UTF-16 Similarly, while the vast majority of operating systems ' UTF-16 ' is synonymous with ' utf-16-le ', writing ' Utf-16-le ' only writes 3 more characters, and in case an operating system ' UTF-16 ' becomes synonymous with ' utf-16-be ', There will be the wrong result. In fact, UTF-16 used quite a few, but it still needs attention when used.

  • Related Article

    Contact Us

    The content source of this page is from Internet, which doesn't represent Alibaba Cloud's opinion; products and services mentioned on that page don't have any relationship with Alibaba Cloud.
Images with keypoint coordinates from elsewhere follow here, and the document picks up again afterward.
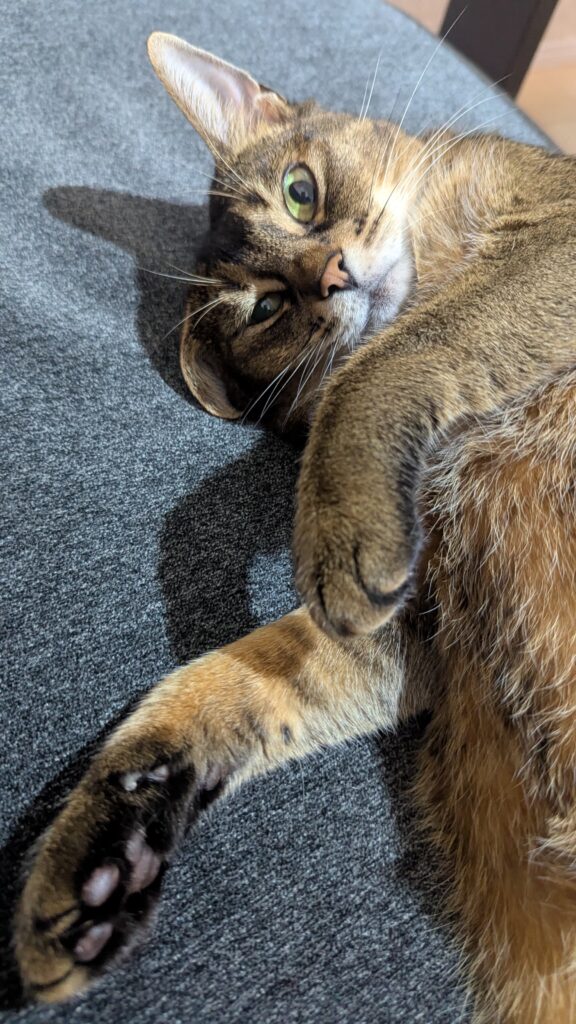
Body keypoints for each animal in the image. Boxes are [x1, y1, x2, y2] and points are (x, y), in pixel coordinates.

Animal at [14, 31, 576, 1023]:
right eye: (268, 308)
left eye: (300, 192)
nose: (332, 276)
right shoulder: (425, 621)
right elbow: (228, 680)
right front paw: (113, 835)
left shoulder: (556, 232)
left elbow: (395, 353)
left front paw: (332, 518)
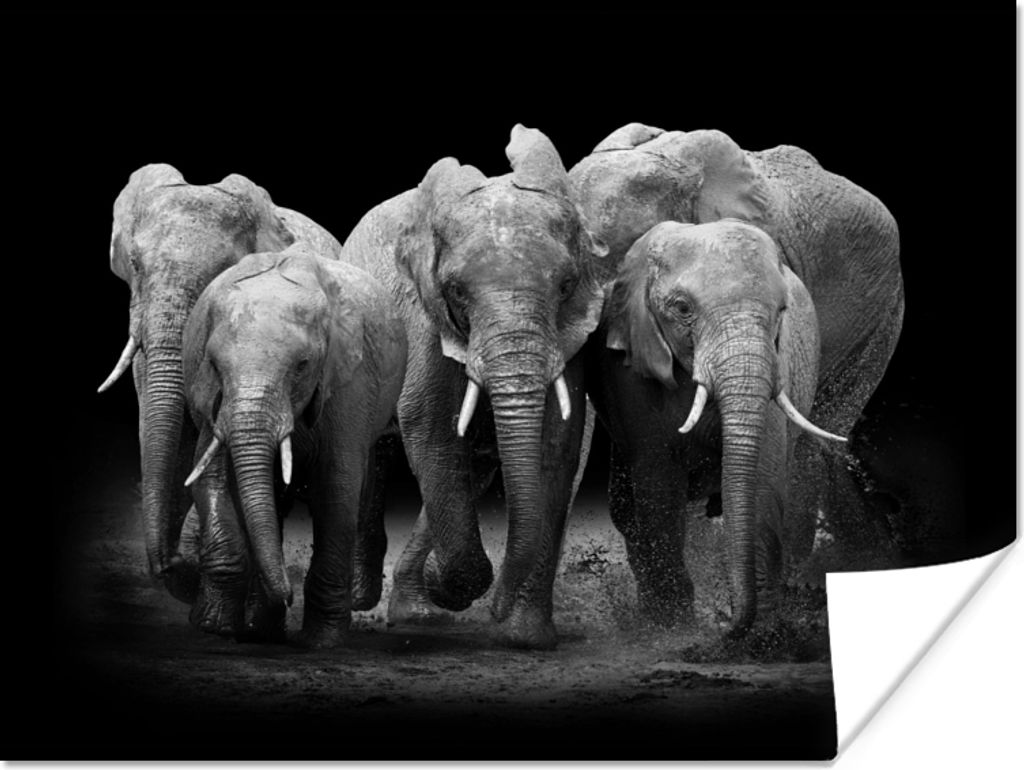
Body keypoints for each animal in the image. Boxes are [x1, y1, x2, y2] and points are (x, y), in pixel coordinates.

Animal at [181, 248, 407, 646]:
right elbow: (212, 477)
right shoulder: (211, 397)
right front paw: (214, 626)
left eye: (302, 365)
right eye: (215, 365)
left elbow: (337, 485)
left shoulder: (349, 380)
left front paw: (323, 641)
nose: (288, 595)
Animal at [339, 124, 608, 649]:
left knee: (473, 467)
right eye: (457, 292)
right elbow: (429, 426)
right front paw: (454, 587)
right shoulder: (422, 316)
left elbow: (558, 444)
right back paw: (362, 597)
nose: (496, 612)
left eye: (566, 286)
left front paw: (526, 637)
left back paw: (419, 612)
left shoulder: (571, 338)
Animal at [585, 219, 844, 634]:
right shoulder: (632, 371)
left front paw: (763, 633)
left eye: (781, 310)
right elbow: (658, 486)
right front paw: (675, 629)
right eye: (682, 308)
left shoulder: (779, 364)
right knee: (626, 510)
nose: (725, 625)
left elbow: (763, 479)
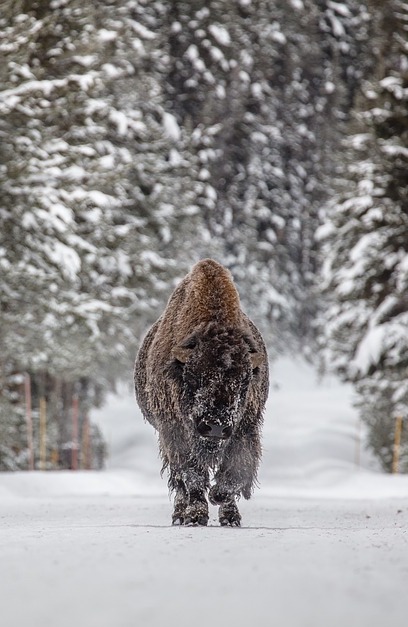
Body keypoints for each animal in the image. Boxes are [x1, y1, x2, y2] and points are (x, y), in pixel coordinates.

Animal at [133, 258, 268, 528]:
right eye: (194, 377)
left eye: (244, 381)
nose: (215, 426)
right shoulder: (174, 431)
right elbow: (191, 476)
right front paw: (196, 516)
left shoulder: (245, 428)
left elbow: (235, 472)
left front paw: (220, 500)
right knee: (179, 482)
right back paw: (180, 515)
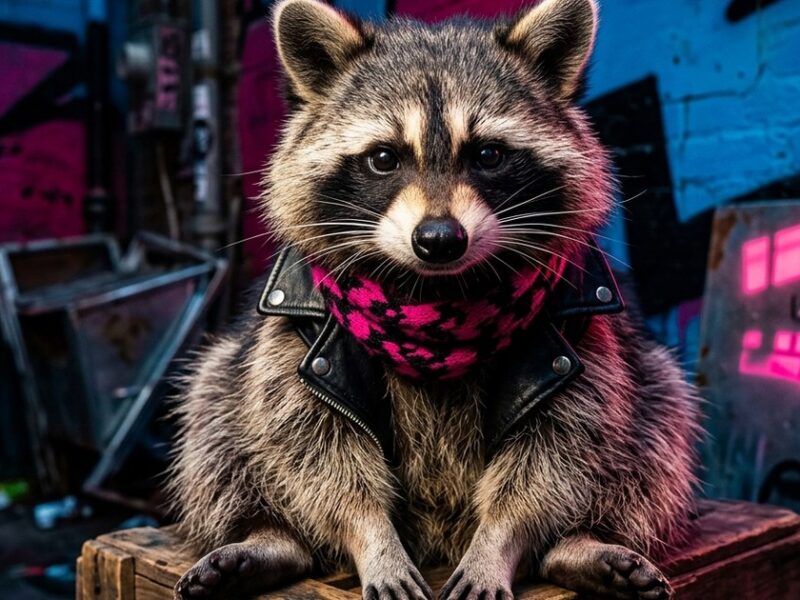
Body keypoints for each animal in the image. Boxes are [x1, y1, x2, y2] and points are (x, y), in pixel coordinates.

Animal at [169, 1, 700, 599]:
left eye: (489, 155)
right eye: (383, 158)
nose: (440, 238)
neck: (435, 298)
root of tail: (438, 538)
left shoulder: (578, 347)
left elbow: (560, 445)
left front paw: (499, 541)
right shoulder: (298, 343)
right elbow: (313, 441)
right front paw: (370, 537)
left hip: (647, 386)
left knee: (658, 428)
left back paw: (581, 542)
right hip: (230, 382)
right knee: (214, 415)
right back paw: (270, 535)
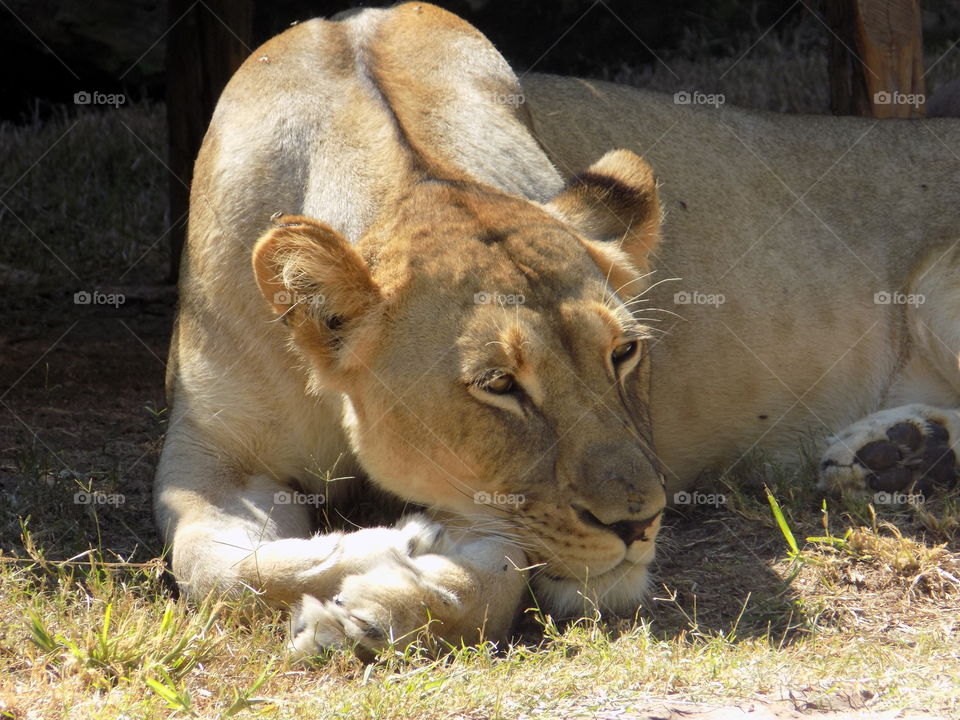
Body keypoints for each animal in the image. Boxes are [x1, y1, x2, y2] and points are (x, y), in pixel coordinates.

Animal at [155, 2, 960, 657]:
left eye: (624, 353)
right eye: (498, 385)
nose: (638, 525)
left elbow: (499, 577)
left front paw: (387, 600)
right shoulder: (212, 453)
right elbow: (211, 568)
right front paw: (392, 551)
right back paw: (905, 455)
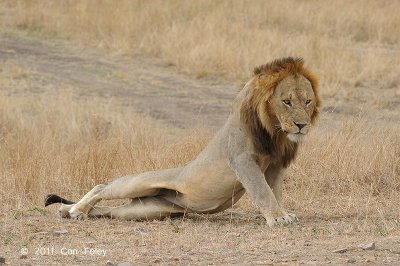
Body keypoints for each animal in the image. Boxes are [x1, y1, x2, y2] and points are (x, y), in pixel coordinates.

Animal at [46, 56, 322, 227]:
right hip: (139, 184)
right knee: (103, 186)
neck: (275, 130)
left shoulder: (275, 163)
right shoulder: (242, 159)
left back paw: (68, 211)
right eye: (286, 102)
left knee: (111, 211)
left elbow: (275, 190)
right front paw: (278, 219)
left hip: (148, 209)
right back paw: (75, 210)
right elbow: (262, 190)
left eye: (307, 101)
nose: (301, 125)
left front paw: (283, 213)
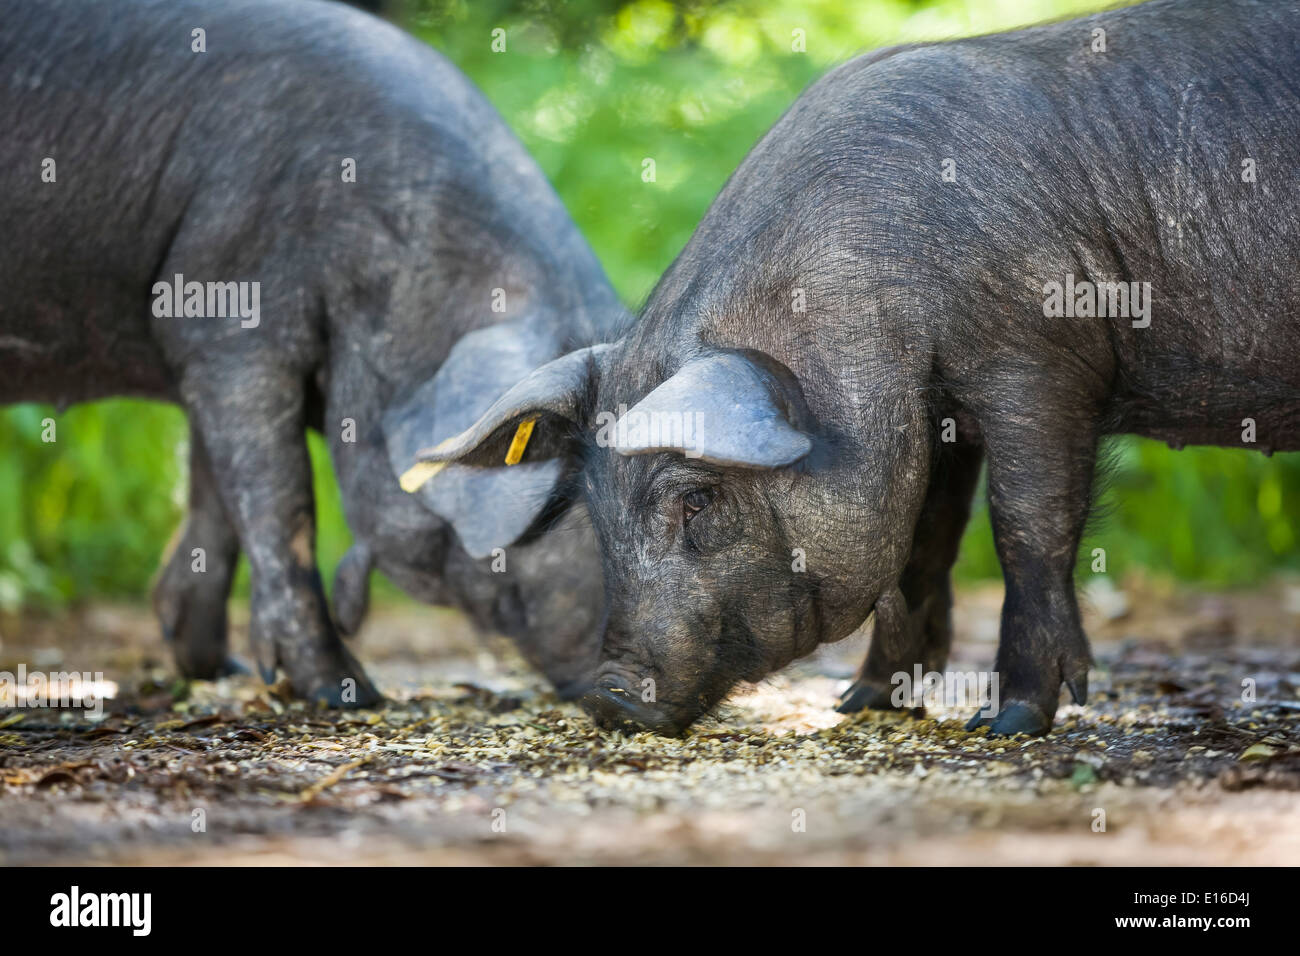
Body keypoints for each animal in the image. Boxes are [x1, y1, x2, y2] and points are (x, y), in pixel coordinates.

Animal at [413, 0, 1300, 733]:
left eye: (697, 498)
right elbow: (923, 545)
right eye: (594, 514)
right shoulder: (934, 411)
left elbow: (1025, 528)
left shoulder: (1038, 364)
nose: (607, 696)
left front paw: (1007, 723)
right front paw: (862, 703)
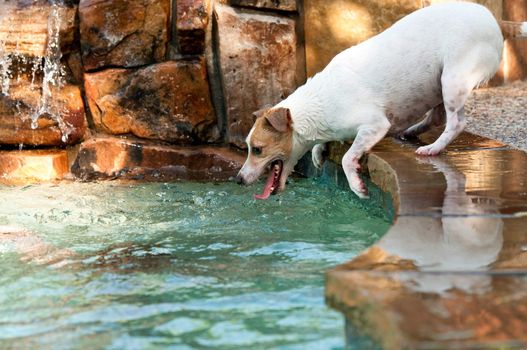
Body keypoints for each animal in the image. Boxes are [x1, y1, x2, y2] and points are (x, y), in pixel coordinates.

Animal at [238, 2, 527, 198]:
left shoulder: (374, 125)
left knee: (456, 122)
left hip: (453, 79)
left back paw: (433, 147)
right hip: (438, 84)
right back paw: (411, 132)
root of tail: (493, 19)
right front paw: (320, 152)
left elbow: (347, 158)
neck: (318, 104)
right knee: (438, 116)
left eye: (257, 149)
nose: (239, 179)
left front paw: (357, 185)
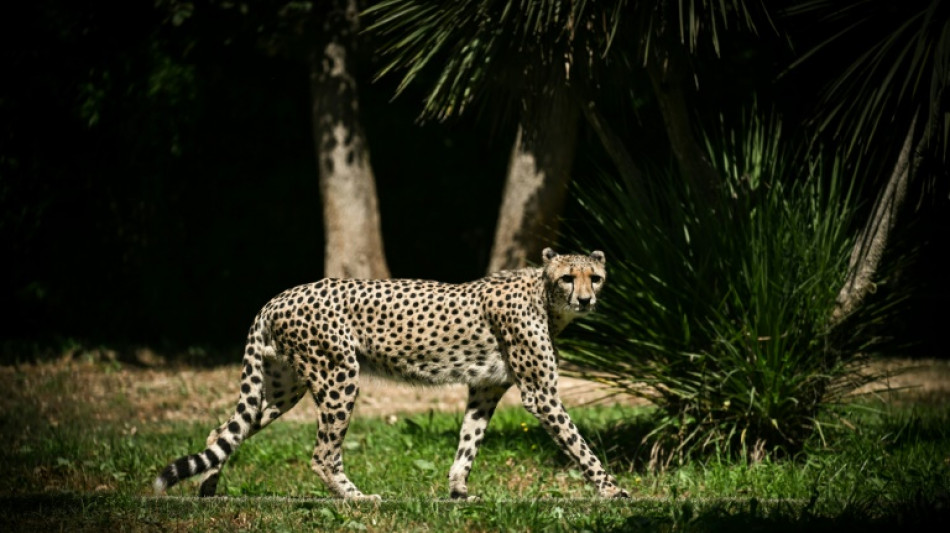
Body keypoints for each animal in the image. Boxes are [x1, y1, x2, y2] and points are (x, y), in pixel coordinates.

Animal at [154, 247, 632, 500]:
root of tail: (278, 296)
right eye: (568, 277)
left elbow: (469, 440)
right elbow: (579, 445)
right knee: (322, 453)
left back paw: (208, 490)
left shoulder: (485, 388)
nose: (586, 299)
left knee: (222, 431)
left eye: (595, 277)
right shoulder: (540, 394)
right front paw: (612, 491)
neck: (543, 295)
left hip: (283, 386)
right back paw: (357, 499)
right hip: (338, 375)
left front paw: (458, 491)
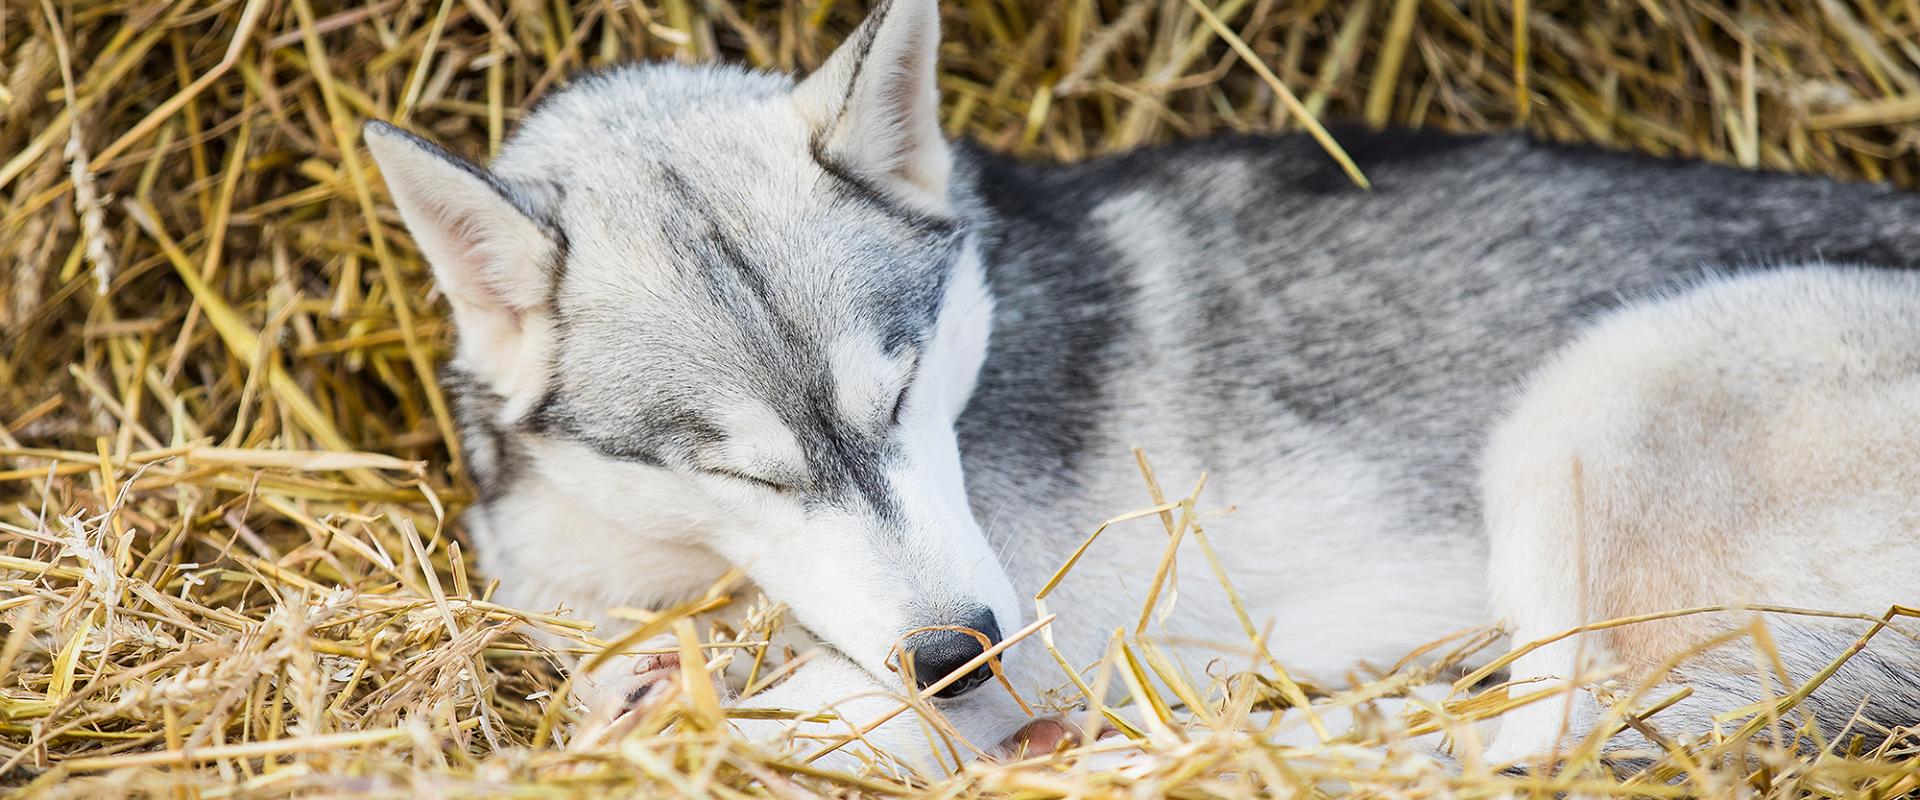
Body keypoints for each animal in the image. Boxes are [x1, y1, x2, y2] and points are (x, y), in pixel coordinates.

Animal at [366, 0, 1920, 771]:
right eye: (740, 468)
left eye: (902, 393)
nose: (961, 650)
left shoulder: (989, 655)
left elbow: (813, 714)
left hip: (1591, 402)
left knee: (1551, 736)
If the content of the page makes you feel confusing, please write us an email, we will handle the problem within 5 days after receiving your email.

    If you find any instances of plagiarism from the community, please send an email to: info-contact@alibabacloud.com and provide relevant evidence. A staff member will contact you within 5 working days.

    A Free Trial That Lets You Build Big!

    Start building with 50+ products and up to 12 months usage for Elastic Compute Service

    • Sales Support

      1 on 1 presale consultation

    • After-Sales Support

      24/7 Technical Support 6 Free Tickets per Quarter Faster Response

    • Alibaba Cloud offers highly flexible support services tailored to meet your exact needs.